Oil Inertia
When I wrote my climate change lament Climate Inertia last year, I felt upset that I had not been able to choose a more appropriate word than "inertia" to describe the situation. Disappointed, I wrote this word choice off as yet more evidence of middle-aged aphasia, but maybe I was wrong. After listening to an episode of The Agenda podcast called Oil Woes and Ontario, I heard a lot of distressing points made:
Low oil prices are good for Ontario because of lower transportation costs and increased growth in the US economy.
Even though oil prices have halved, oil producers cannot cut back production because then they will lose more money than if they stop production.

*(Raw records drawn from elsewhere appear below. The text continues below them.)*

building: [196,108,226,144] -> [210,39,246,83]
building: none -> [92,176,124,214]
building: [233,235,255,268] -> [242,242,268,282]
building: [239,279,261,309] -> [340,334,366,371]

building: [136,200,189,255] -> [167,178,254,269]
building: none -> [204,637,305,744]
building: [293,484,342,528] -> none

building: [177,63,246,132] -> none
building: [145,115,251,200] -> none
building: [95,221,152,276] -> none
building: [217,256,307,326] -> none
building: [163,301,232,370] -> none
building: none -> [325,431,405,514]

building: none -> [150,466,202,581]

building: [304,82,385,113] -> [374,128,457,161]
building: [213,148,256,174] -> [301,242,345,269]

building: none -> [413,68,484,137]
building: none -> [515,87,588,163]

The best we can hope for is that they will delay expansion, and even projects that are "half built" will be completed.
Once the infrastructure of oil production is built it can continue producing oil even at $40/barrel.

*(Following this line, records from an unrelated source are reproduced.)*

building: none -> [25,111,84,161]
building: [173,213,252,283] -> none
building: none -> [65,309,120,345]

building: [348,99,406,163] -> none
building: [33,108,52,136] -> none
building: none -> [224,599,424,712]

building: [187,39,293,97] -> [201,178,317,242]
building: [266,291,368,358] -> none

Even if there is increased revenue from manufacturing in Ontario because of low Canadian dollars, it won't be enough to compensate for the loss of revenue in the tarsands (but somehow Canada is not a petro-state?)

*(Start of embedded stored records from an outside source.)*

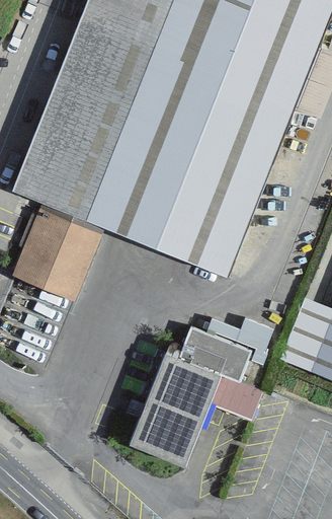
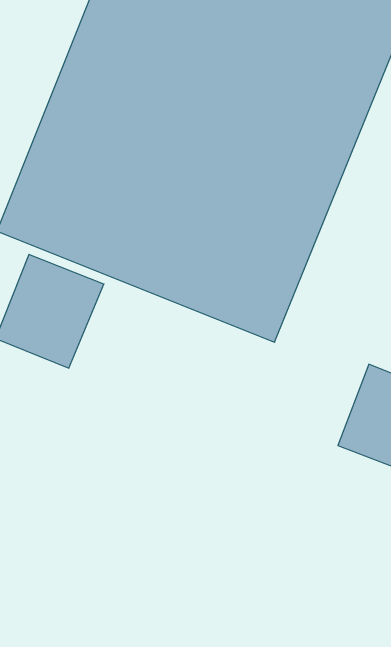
building: [129,326,262,465] -> none

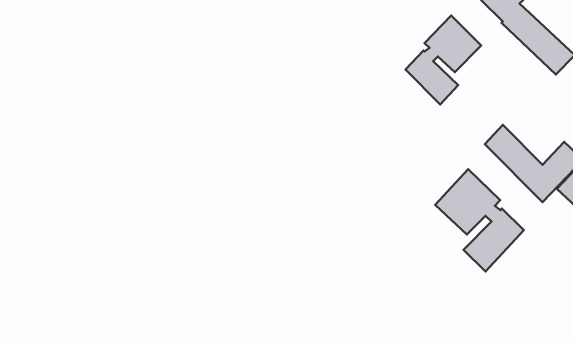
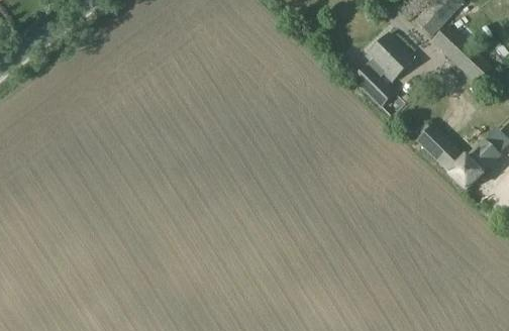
building: [435,169,524,272] -> none

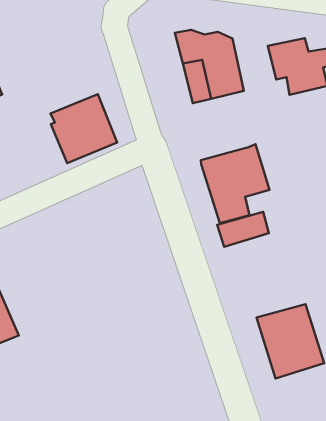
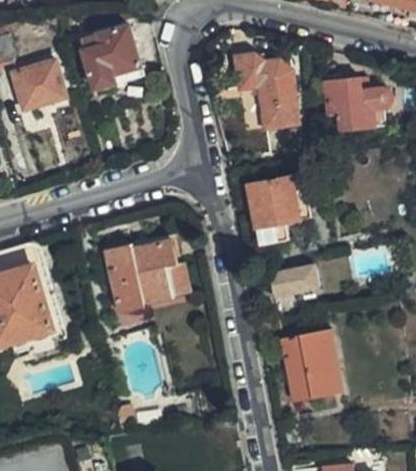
building: [51,94,117,163] -> [81,26,143,89]
building: [217,212,269,247] -> [267,267,316,296]
building: none -> [105,241,177,314]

The oil will get to market one way or the other. "We are going to have oil, natural gas, and coal fuelling this world for decades to come, and that's why pipelines are important."
When oil is cheap then there is less pressure to develop alternative technologies.
The panel chuckled about Peak Oil, and pooh-poohed that it was real, and argued that fracking has changed everything.
All of this makes me more inclined to think we are in deep trouble.
There has been some news that has not fit with my pessimistic outlook: it looks as if Ontario is seriously pursuing a carbon tax. My pocketbook will not like a carbon tax, and a carbon tax is just one measure towards reducing emissions, but if this really is implemented (and lasts beyond one government's mandate) then maybe it is one force against the forces of inertia pushing us towards disaster.